READING PASSAGE -
----------
In order to illustrate the gather and scatter functions, we give a matrix-style depiction below:

A matrix representation of gather/scatter, where rows represent the processes and columns represent the data. Before the operation, the data is on the root process. Scattering the data sends a specific portion of the data array to each process, so that the data is distributed across processes. Gathering the data returns the distributed data to the root (or designated) process, restoring the initial state of the matrix.
Matrix illustration of gather/scatter.

Let's consider in detail how MPI_Gather might be used to facilitate a distributed matrix computation.

Example: matrix-vector multiplication
  • Matrix is distributed by rows (i.e., row-major order)
----------
DATASET -

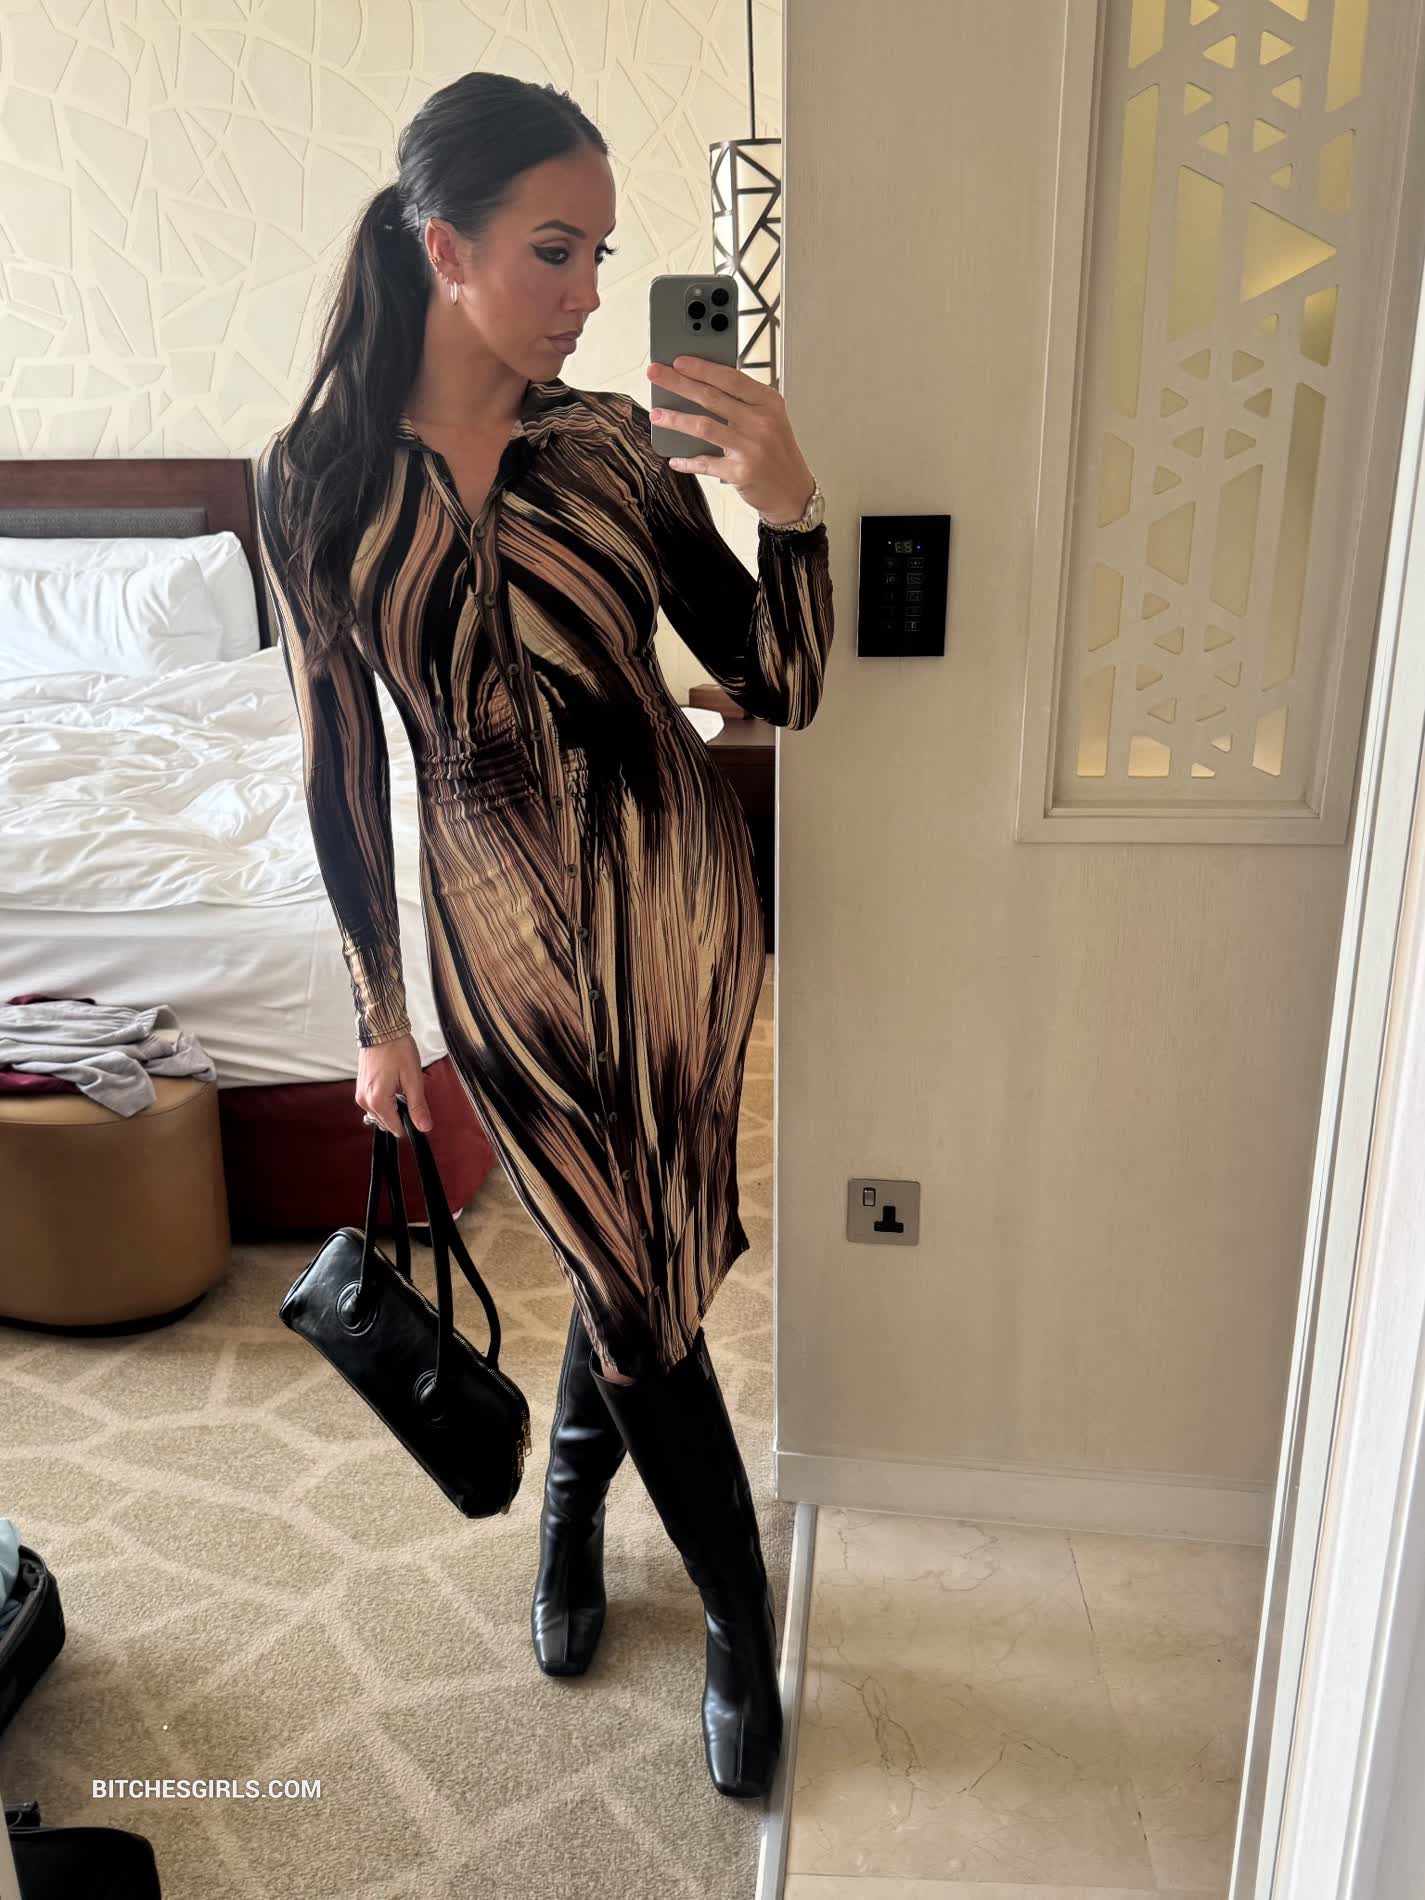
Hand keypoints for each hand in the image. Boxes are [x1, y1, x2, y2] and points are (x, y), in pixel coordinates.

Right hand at [356, 1034, 432, 1136]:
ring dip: (393, 1108)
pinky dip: (385, 1101)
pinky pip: (374, 1104)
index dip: (410, 1124)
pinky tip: (393, 1086)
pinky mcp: (360, 1087)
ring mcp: (361, 1094)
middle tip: (411, 1095)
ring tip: (402, 1088)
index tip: (418, 1112)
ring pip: (380, 1114)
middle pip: (386, 1123)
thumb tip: (424, 1127)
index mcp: (377, 1101)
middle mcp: (365, 1101)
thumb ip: (418, 1106)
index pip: (395, 1128)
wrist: (381, 1030)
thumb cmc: (397, 1049)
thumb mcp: (413, 1079)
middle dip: (401, 1115)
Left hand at [648, 358, 815, 524]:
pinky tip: (675, 458)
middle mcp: (760, 422)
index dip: (701, 368)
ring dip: (675, 419)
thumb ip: (743, 403)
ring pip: (704, 427)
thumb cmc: (777, 452)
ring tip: (656, 414)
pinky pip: (705, 463)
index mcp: (768, 402)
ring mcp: (750, 448)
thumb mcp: (770, 419)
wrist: (793, 492)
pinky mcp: (740, 473)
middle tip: (655, 374)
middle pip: (711, 397)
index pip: (729, 378)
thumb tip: (702, 386)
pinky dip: (688, 461)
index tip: (678, 361)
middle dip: (678, 383)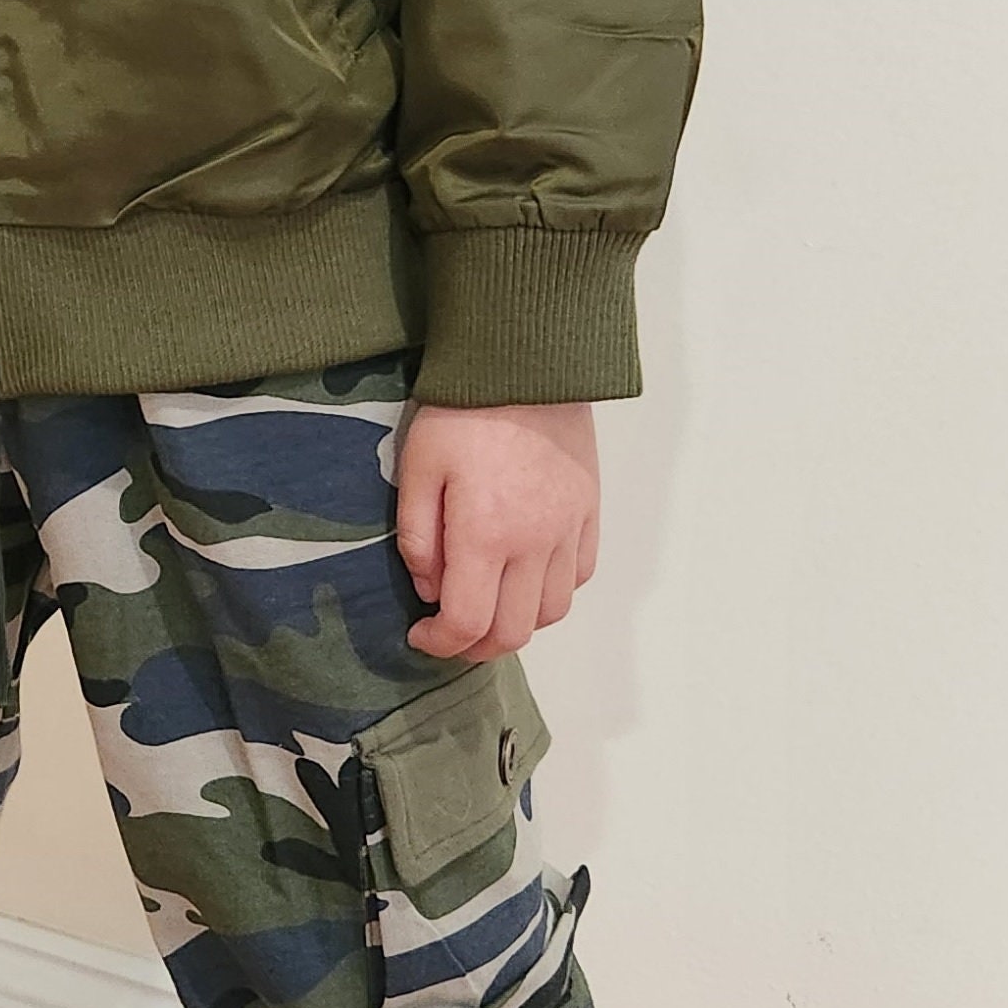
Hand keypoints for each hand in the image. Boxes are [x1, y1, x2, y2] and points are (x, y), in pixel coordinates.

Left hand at [396, 403, 602, 664]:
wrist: (525, 361)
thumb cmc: (462, 410)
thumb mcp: (418, 468)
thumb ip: (418, 538)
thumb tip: (430, 590)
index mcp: (485, 535)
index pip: (467, 623)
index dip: (439, 644)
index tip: (420, 634)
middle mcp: (535, 543)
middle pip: (514, 631)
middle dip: (476, 646)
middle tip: (449, 632)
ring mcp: (569, 528)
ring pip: (552, 611)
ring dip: (517, 622)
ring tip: (488, 604)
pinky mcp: (589, 509)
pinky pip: (580, 574)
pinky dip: (552, 590)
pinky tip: (526, 575)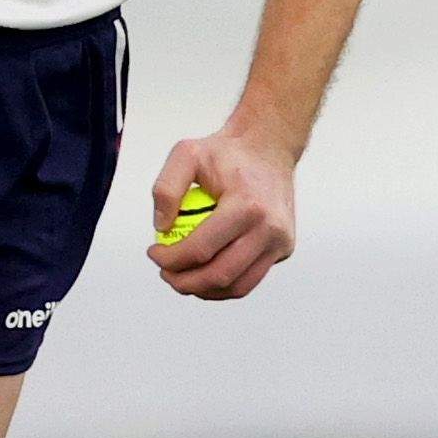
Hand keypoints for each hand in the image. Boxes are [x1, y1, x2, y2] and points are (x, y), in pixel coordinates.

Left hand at [149, 127, 295, 300]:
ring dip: (204, 290)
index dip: (171, 259)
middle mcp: (269, 228)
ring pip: (238, 286)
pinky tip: (204, 274)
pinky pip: (250, 278)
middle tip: (165, 273)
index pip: (202, 249)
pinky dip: (224, 284)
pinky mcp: (283, 249)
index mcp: (246, 205)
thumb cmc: (229, 152)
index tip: (154, 253)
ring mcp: (280, 242)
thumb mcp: (186, 154)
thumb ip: (166, 189)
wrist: (269, 147)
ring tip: (182, 278)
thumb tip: (161, 228)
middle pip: (220, 275)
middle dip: (185, 282)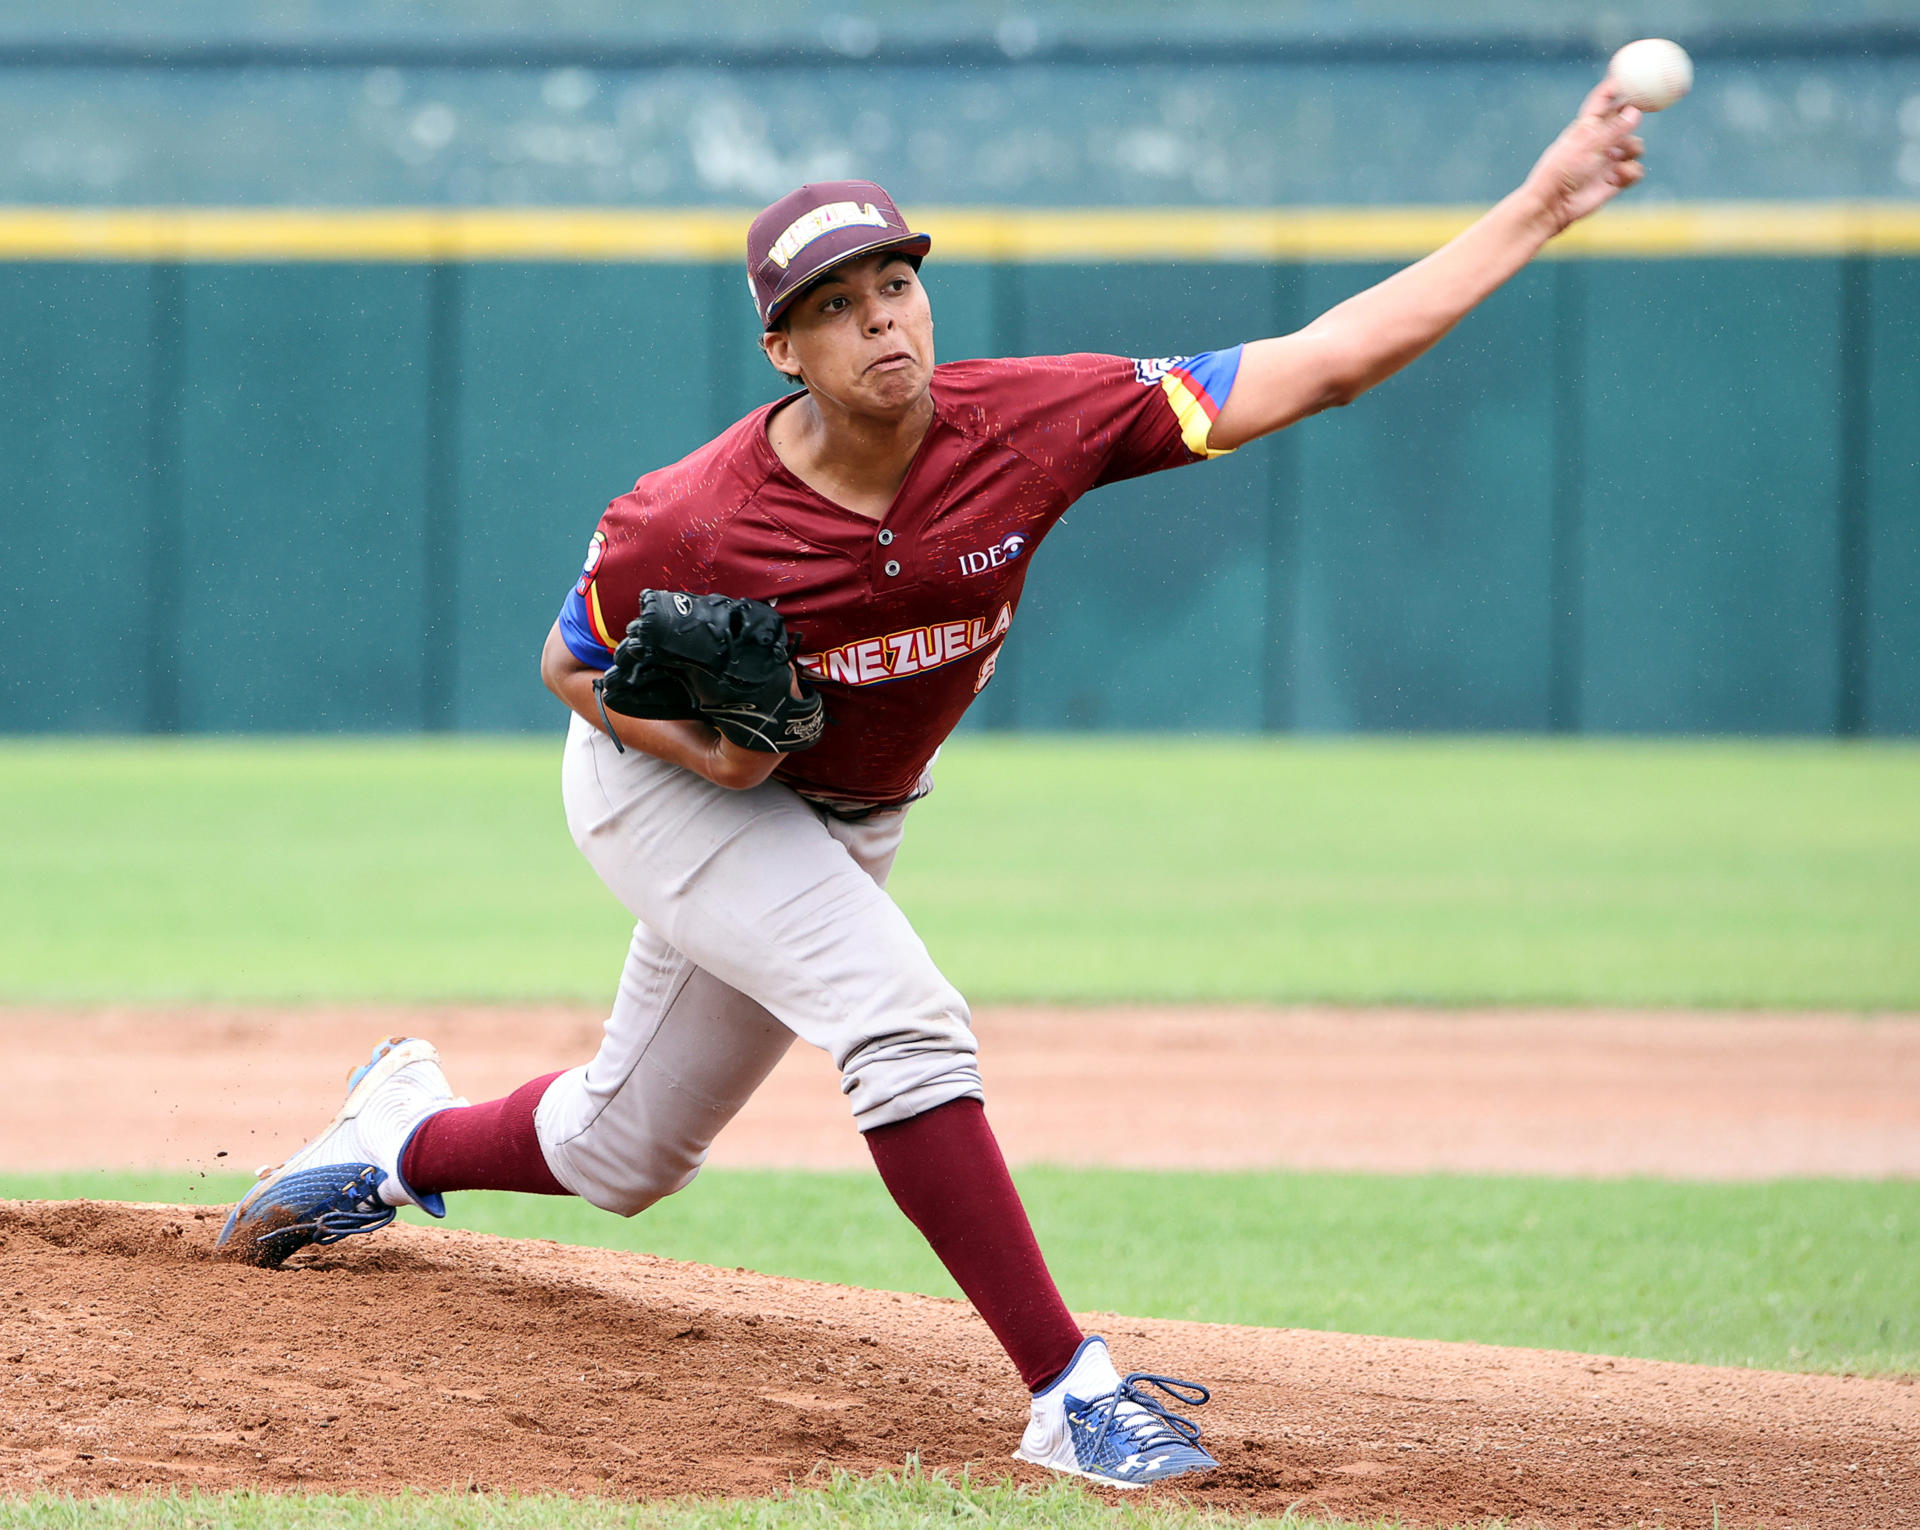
----------
TASKS TO CARRY OUT -
a - Answer these from the gather/scatter text:
(i) In the matrix depiction, what do the rows represent?
(ii) Where is the data before the operation?
(iii) In the matrix-vector multiplication example, how is the matrix distributed?
b - Decide whether each statement agrees with the gather/scatter text, and back each yes or no with the deciding words quoted from it:
(i) Scattering sends the whole data array to every process.
(ii) Gathering returns the distributed data to the root or a designated process.
(iii) In the matrix-vector multiplication example, the matrix is distributed by columns.

RESULTS FOR THE EXERCISE -
a -
(i) The processes.
(ii) On the root process.
(iii) By rows (row-major order).

b -
(i) No: "Scattering the data sends a specific portion of the data array to each process"
(ii) Yes: "Gathering the data returns the distributed data to the root (or designated) process"
(iii) No: "Matrix is distributed by rows (i.e., row-major order)"